Conrad and I adopted our twins Rachel and Caroline at birth over 6 years ago. When we were searching for an adoption agency 7 years ago, there were several things about Adoption Choices at Jewish Family Service of Metrowest (JFS/MW) that set them apart from other agencies. Primarily, Dale and Raquel were approachable, responsive, and upfront about everything. Our preconceived notions about how we were supposed to act were quickly dispelled when they greeted us with words something like this: “It’s ok to not be thrilled about being here today. Most people don’t dream about creating their family through adoption. But don’t worry, when all is said and done, you will both think that adoption is a great way to build a family.” Those simple statements allowed Conrad and me to admit openly that we had differing feelings about adoption and that it was the last resort for us. But those words also gave us great hope that there would be a process – a process that was beginning that day – that would ultimately allow us to embrace adoption to build OUR family.
Over the next year as we attended pre-adoption classes, we came to understand also that the process did not occur in a finite amount of time. Adoption Choices communicated to us a commitment to our family over the long haul. The preadoption classes and wealth of resources helped us develop a firm foundation as educated adoptive parents. During the emotional roller coaster of the placement process, the support we received from Raquel and Dale was invaluable. Now that our twins are older and we deal with their expressions about how it feels to be adopted and school-related issues, the importance of JFS’s “Continuing Connections” post-adoption services are patently clear. With workshops on a wide range of adoption-related topics, this agency honors its commitment to being an ongoing source of education and guidance to everyone touched by adoption. Of relevance to our family was the workshop on blended families. Since we have a biological son, we were particularly concerned about the intricacies of a family of birth and adopted siblings. That workshop not only allayed my fears, but also helped me to anticipate that Daniel may be the one overshadowed by his adopted siblings – something that had never even occurred to me. Now that I have lived the experience for over 6 years, I often look back on the wisdom I was given during that workshop and marvel at how lucky we are to have chosen Adoption Choices.

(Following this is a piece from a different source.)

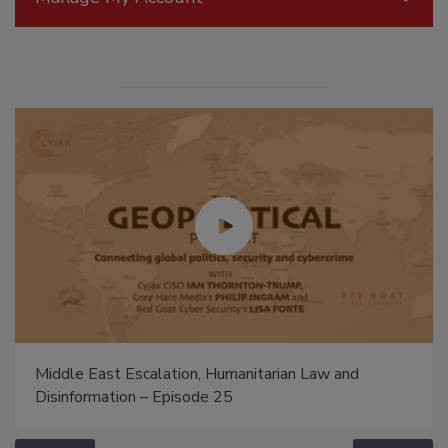
Middle East Escalation, Humanitarian Law and
Disinformation – Episode 25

The relationship we have with Rachel and Caroline’s birthmother is a direct result of Dale and Raquel’s wisdom and guidance. Initially, the concept of an “open adoption” was terrifying to us. We both came to understand, however, that all of us in the adoption triad: birth parents, adoptive parents, and adoptees benefit from the honesty and relationships built in an open adoption. We have also learned that through the years everyone’s needs and expectations change and that flexibility and communication is the key. We are fortunate that our girls’ birthmother lives in the area and we have created many shared memories that provide a firm foundation of security and love that will sustain Rachel and Caroline when they deal with the very real losses surrounding adoptions.
Adoption is an open subject in our home; we talk about it, read books about it and feel that our healthy attitude allows us to become adoption advocates. When our friends and children’s friends hear us speak using the correct terminology, they begin to understand that words like “real” and “natural” have no place in the adoption lexicon. When our older son has an assignment at school that we know would be emotionally difficult for Rachel and Caroline, we use that opportunity to educate the teacher. By the time, Rachel and Caroline see the same material years later it has become applicable to families created. That is the legacy of education and awareness, and for that, we owe much to Raquel and Dale and Adoption Choices.